The application of slow-release nitrogen fertilizer can gradually modify the soil microbiome, and its influence on the association between microbial diversity and soil multifunctionality remains controversial. In this research, the spatial variances of soil environmental factors, soil multifunctionality, and their correlations with bacterial and fungal communities under five nitrogen application rates were analyzed, and the key factors influencing microbial dominant species and community structure at different spatial locations were determined by the application rate of slow-release nitrogen fertilizer, and the driving factors and dominant species of soil multifunctionality were identified.

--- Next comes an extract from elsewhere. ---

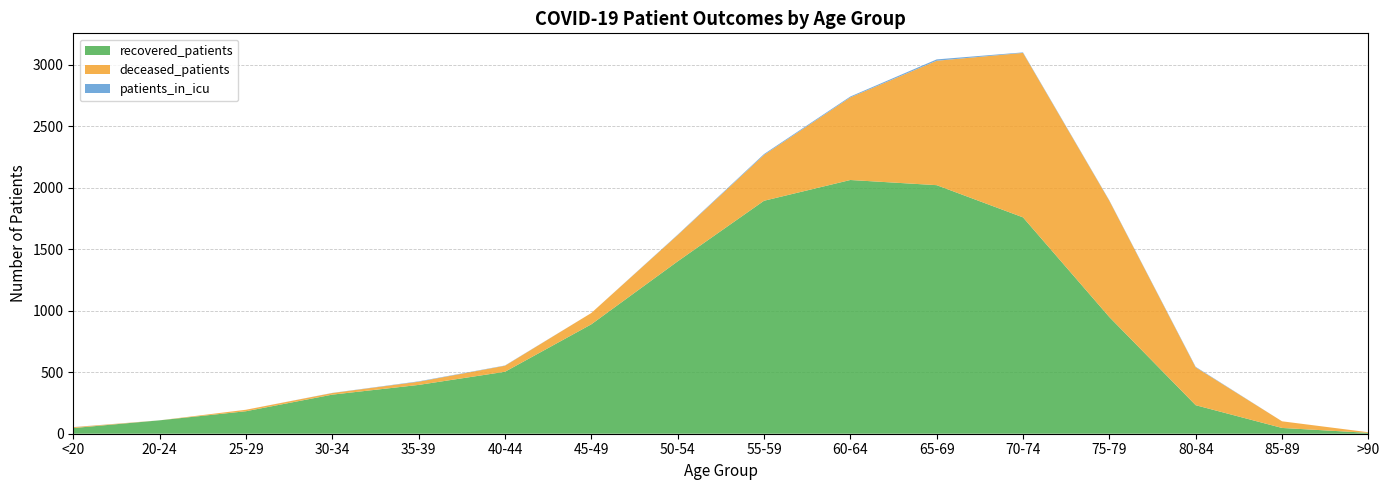

Reading left to right, list all the values displayed in this chart.

recovered_patients: 46	109	183	318	397	504	890	1402	1895	2064	2022	1760	949	232	47	7
deceased_patients: 7	0	12	13	26	49	92	214	373	672	1012	1338	946	308	54	5
patients_in_icu: 1	0	0	1	3	2	0	3	7	7	11	4	3	4	0	0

The findings revealed that, in contrast to the control group, a moderate application of slow-release nitrogen fertilizer enhanced soil multifunctionality and ameliorated the resilience of microbial diversity loss at diverse spatial locations resulting from irrational nitrogen fertilizer application, and the resilience of the fungal community to disturbances caused by fertilization was lower than that of the bacterial community. Bacterial diversity exhibited a significant correlation with soil multifunctionality, and the soil multifunctionality intensity under the N16 (240kg/ha) treatment increased by 159.01% compared with the control. The main bacterial dominant communities (including members of Proteobacteria, Actinobacteria, and Acidobacteria) and the fungal dominant community Ascomycota affected soil multifunctionality through the application of slow-release nitrogen fertilizer. Random forest analysis and structural equation modeling demonstrated that bacterial community diversity (particularly in the bulk soil and rhizosphere), community composition, and soil nitrogen form were the primary driving factors of soil multifunctionality. The results of this study indicated that microbial niche alterations induced by the application of slow-release nitrogen fertilizer exerted a positive effect on soil multifunctionality.